Andy, olvidando su propio disgusto, dijo:
—¡Vamos, vamos! ¿Qué te pasa, mujer?
Maggie sollozó:
—Andy, te he mentido y no vas a casarte conmigo
ni a amarme más. Pero debo decirte la verdad. No ha
existido un conde en mi vida y ni siquiera he tenido
novio. No obstante, como todas las demás muchachas
los tenían y salían con ellos, me pareció bien
decir que a mí me había sucedido lo mismo. Yo sabía,
como tú, que me sentaba bien el negro. Así que fui a
un taller de fotografía y compré esa foto, mandé hacer
una miniatura para mi dije y te conté la historia
del conde y de que había muerto. Todo era para poder
vestir de negro. Mas, nadie puede querer a una mentirosa,
y eso te pasará a ti; me moriré de vergüenza.
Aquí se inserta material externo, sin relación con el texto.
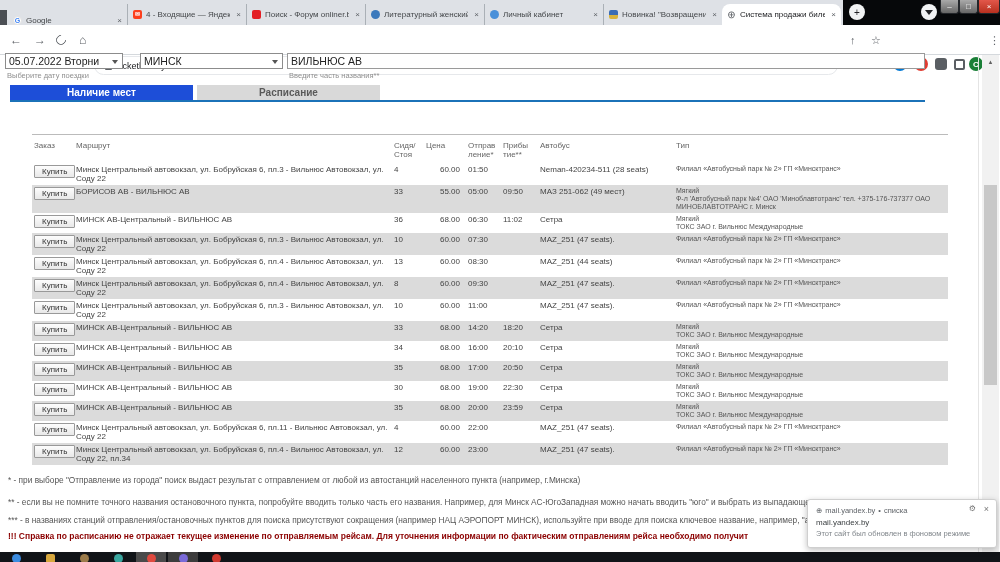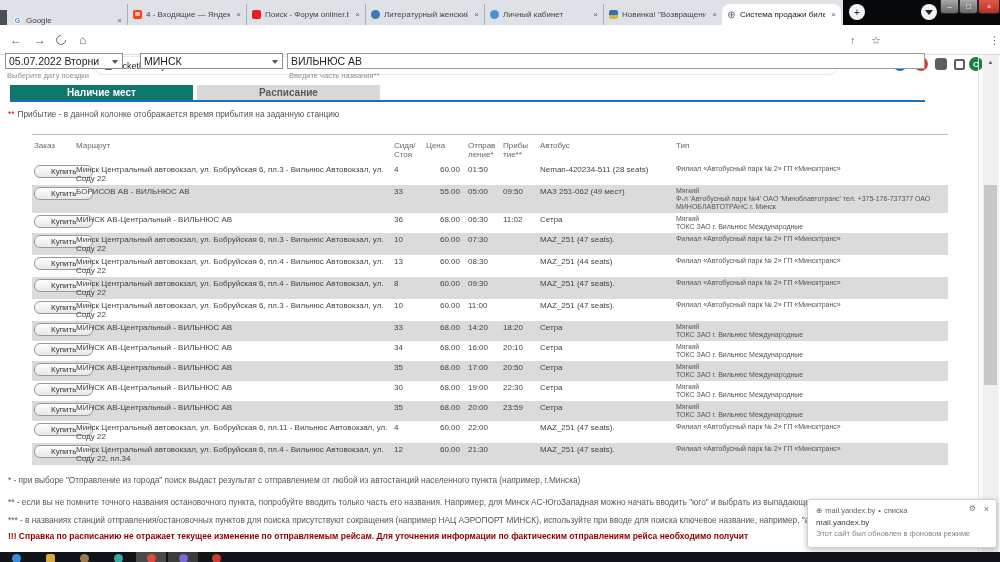"Наличие мест" #stab-seats { background: #0f766e -> #1d4ed8 }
No quería más que a mi Andy, y ahora…
Pero, en vez de ser rechazada, Maggie sintió que el
brazo de Andy la apretaba fuertemente. Lo miró y vio
su faz tranquila y sonriente.
—¿Me perdonas, Andy?
—No faltaba más —dijo Donovan—. Ya está todo
aclarado. Que siga el conde en el cementerio. Todo lo
has arreglado ahora, Maggie. Esperaba que lo hicieses
antes del día de la boda. Eres muy buena chica.
Maggie dijo con tímida sonrisa, ya segura del perdón:
—¿Creíste alguna vez esa historia del conde?
—Del todo, no —dijo él—, porque la fotografía que
llevas en el dije es la de Mike Sullivan.